If there is only one event, then there can be no such expectation, for
obvious reasons: the behavior when full screen is denied is that there
is no event, so authors have to handle the case of no event in a sane way.
>> All that happened is that the _developer_ (not a user!) got confused about the meaning of "Not Now". It really does mean "I haven't decided yet", not "I'm not sharing".
> Exactly. I'm saying it's a UI confusion, and not one that justifies removing the error notification.
I'm saying that the fact that such developer confusion is possible with
perfectly reasonable browser UI choices is a bug in the API that we
should not duplicate.
> I strongly disagree. Firefox's UI behavior is causing confusion, not the API. This problem is not endemic to the geolocation feature, but rather to one (or two) implementations of that feature.
The API is designed in such a way that developers have no good
indication that they have to handle "user has not decided" situations.
At the same time, such situations are clearly considered beneficial by
multiple UAs, and I think you will have a hard time finding a UI
designer who thinks that actually forcing the user to decide in this
case (i.e. forcing a modal dialog on them) is a good idea.
In other words, the API is designed to fail when any reasonable UI is
used for the permissions system. It really is an API bug. I'm not sure
how to make that clearer.
>> I'm not sure how "you can't depend on this event ever firing, so you have to code on the assumption that it won't fire, but the spec makes you think that it will fire" can be any clearer.
> I can: by adding an explicit error event.
I believe you have _completely_ misunderstood what I said. I'm
describing a problem in the geolocation API as it stands. You're ....
talking about something else. Unfortunately, I'm not quite sure how you
got there from here.
I think we really need to get this complete failure of communication
sorted out for the rest of this discussion to be productive. :(
>>> - Failing over to a browser specific full screen mechanism (such as webkit's video element full screen mode)
>>> - Removing or disabling the full screen button from a web-app.
>>> - If a web app requested keyboard access, re-requesting with a no-keyboard full screen mode.
>>> - General user feedback
>> None of these work if the event can't be expected to fire on any set schedule!
> Sure they can! Every single one of these can.
How? I'd love an example of how you would code a web page to do these
things if both the success and error events might never come.
>> That doesn't seem reasonable, honestly. Once a user clicks that [x] in Chrome, what happens? They get stuck?
> Stuck? They're already in full screen purgatory. :) What would happen if they clicked on the full screen button again? Would Firefox pop up another notification?
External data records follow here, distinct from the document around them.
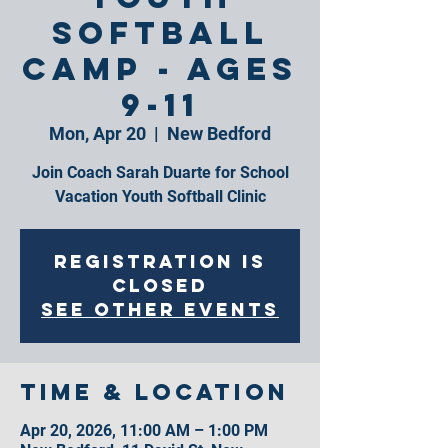
Softball
Camp - Ages
9-11
Mon, Apr 20
  |  
New Bedford
Join Coach Sarah Duarte for School
Vacation Youth Softball Clinic
Registration is
closed
See other events
Time & Location
Apr 20, 2026, 11:00 AM – 1:00 PM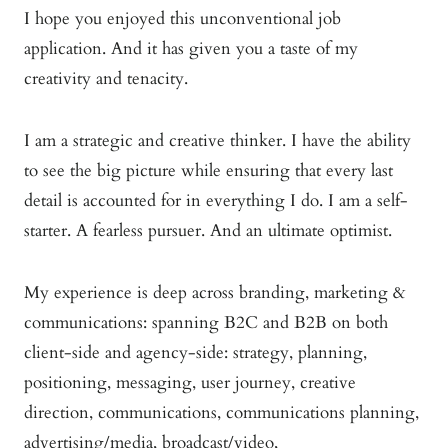
I hope you enjoyed this unconventional job
application. And it has given you a taste of my
creativity and tenacity.
I am a strategic and creative thinker. I have the ability
to see the big picture while ensuring that every last
detail is accounted for in everything I do. I am a self-
starter. A fearless pursuer. And an ultimate optimist.
My experience is deep across branding, marketing &
communications: spanning B2C and B2B on both
client-side and agency-side: strategy, planning,
positioning, messaging, user journey, creative
direction, communications, communications planning,
advertising/media, broadcast/video,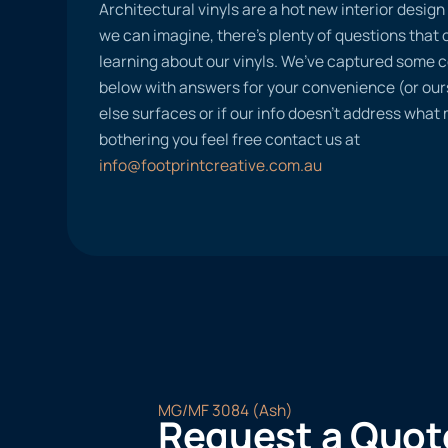
Architectural vinyls are a hot new interior desig
we can imagine, there’s plenty of questions tha
learning about our vinyls. We’ve captured some
below with answers for your convenience (or ours
else surfaces or if our info doesn’t address what
bothering you feel free contact us at
info@footprintcreative.com.au
MG/MF 3084 (Ash)
Request a Quot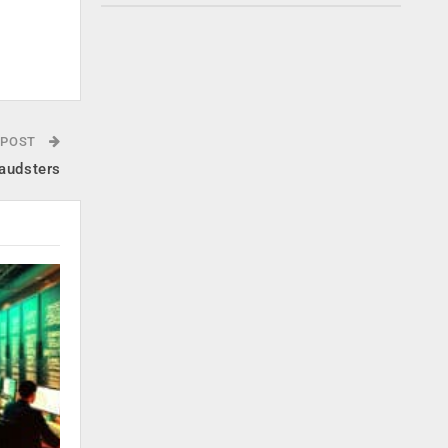
 POST
raudsters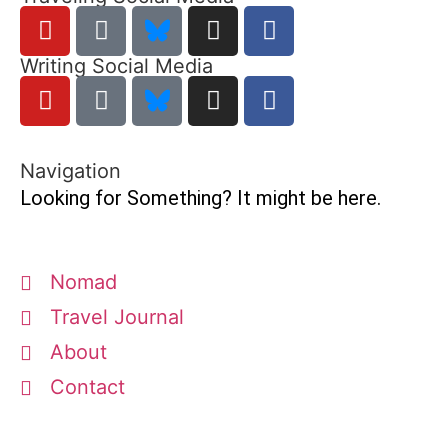
Writing Social Media
Navigation
Looking for Something? It might be here.
Nomad
Travel Journal
About
Contact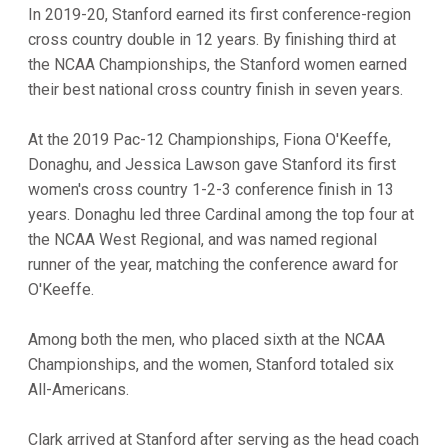
In 2019-20, Stanford earned its first conference-region
cross country double in 12 years. By finishing third at
the NCAA Championships, the Stanford women earned
their best national cross country finish in seven years.
At the 2019 Pac-12 Championships, Fiona O'Keeffe,
Donaghu, and Jessica Lawson gave Stanford its first
women's cross country 1-2-3 conference finish in 13
years. Donaghu led three Cardinal among the top four at
the NCAA West Regional, and was named regional
runner of the year, matching the conference award for
O'Keeffe.
Among both the men, who placed sixth at the NCAA
Championships, and the women, Stanford totaled six
All-Americans.
Clark arrived at Stanford after serving as the head coach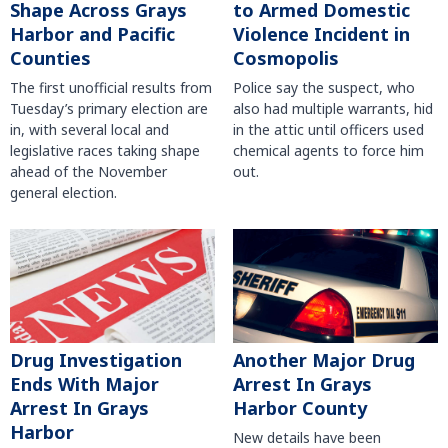
Shape Across Grays
to Armed Domestic
Harbor and Pacific
Violence Incident in
Counties
Cosmopolis
The first unofficial results from
Police say the suspect, who
Tuesday’s primary election are
also had multiple warrants, hid
in, with several local and
in the attic until officers used
legislative races taking shape
chemical agents to force him
ahead of the November
out.
general election.
Another Major Drug
Drug Investigation
Arrest In Grays
Ends With Major
Harbor County
Arrest In Grays
Harbor
New details have been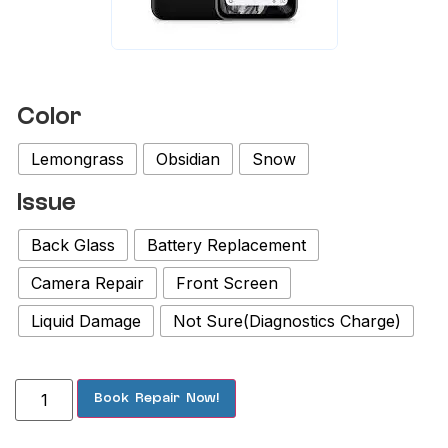
Color
Lemongrass
Obsidian
Snow
Issue
Back Glass
Battery Replacement
Camera Repair
Front Screen
Liquid Damage
Not Sure(Diagnostics Charge)
Book Repair Now!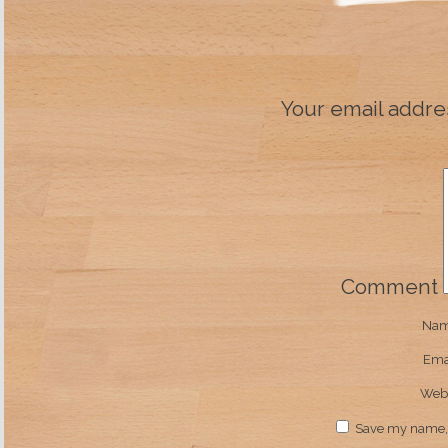
Your email addres
Comment
Na
Ema
Webs
Save my name, e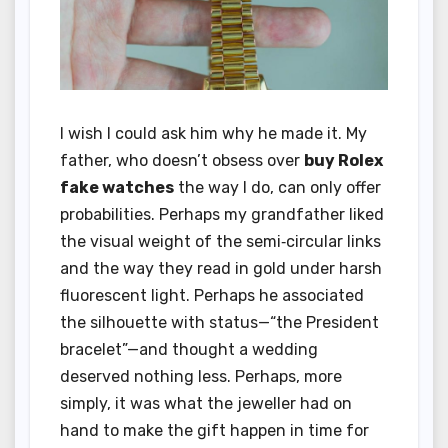
I wish I could ask him why he made it. My
father, who doesn’t obsess over
buy Rolex
fake watches
the way I do, can only offer
probabilities. Perhaps my grandfather liked
the visual weight of the semi‑circular links
and the way they read in gold under harsh
fluorescent light. Perhaps he associated
the silhouette with status—“the President
bracelet”—and thought a wedding
deserved nothing less. Perhaps, more
simply, it was what the jeweller had on
hand to make the gift happen in time for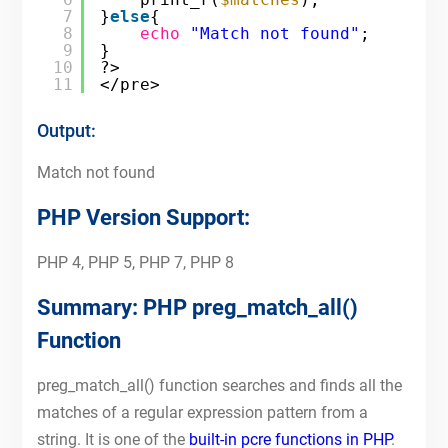
7
}
else
{
8
echo
"Match not found"
;
9
}
10
?>
11
</pre>
Output:
Match not found
PHP Version Support:
PHP 4, PHP 5, PHP 7, PHP 8
Summary: PHP preg_match_all()
Function
preg_match_all() function searches and finds all the
matches of a regular expression pattern from a
string. It is one of the
built-in pcre functions in PHP
.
I would think yes. That's what happens with geolocation, as you could
have tested trivially.
> I don't consider the following to be a "usable" UI:
> - User clicks a full screen button
> - Content resizes to occupy full window
> - Browser pops up a permissions dialog
> - User has to click the "Allow" button*
> - Window then becomes full screen
Hold on. We're talking about geolocation here and whether it's a good
model to follow, no? I'm not presuming to design UI for the full-screen
case, and I have no indication that this would be the UI used for
>>> Surely there's a way to achieve the security benefits you're hoping for without requiring intentionally obtuse API?
>> Not if we want to allow users to actually take however long they want to make the decision. Which we do.
> Thtat's fine. But I still don't agree that this requires there to be no error event when the user eventually does make that decision.
What does that event get us at that point? Keep in mind that the "user
denies" case is very likely to be a _rare_ case. The common cases would
be "user accepts" and "user defers".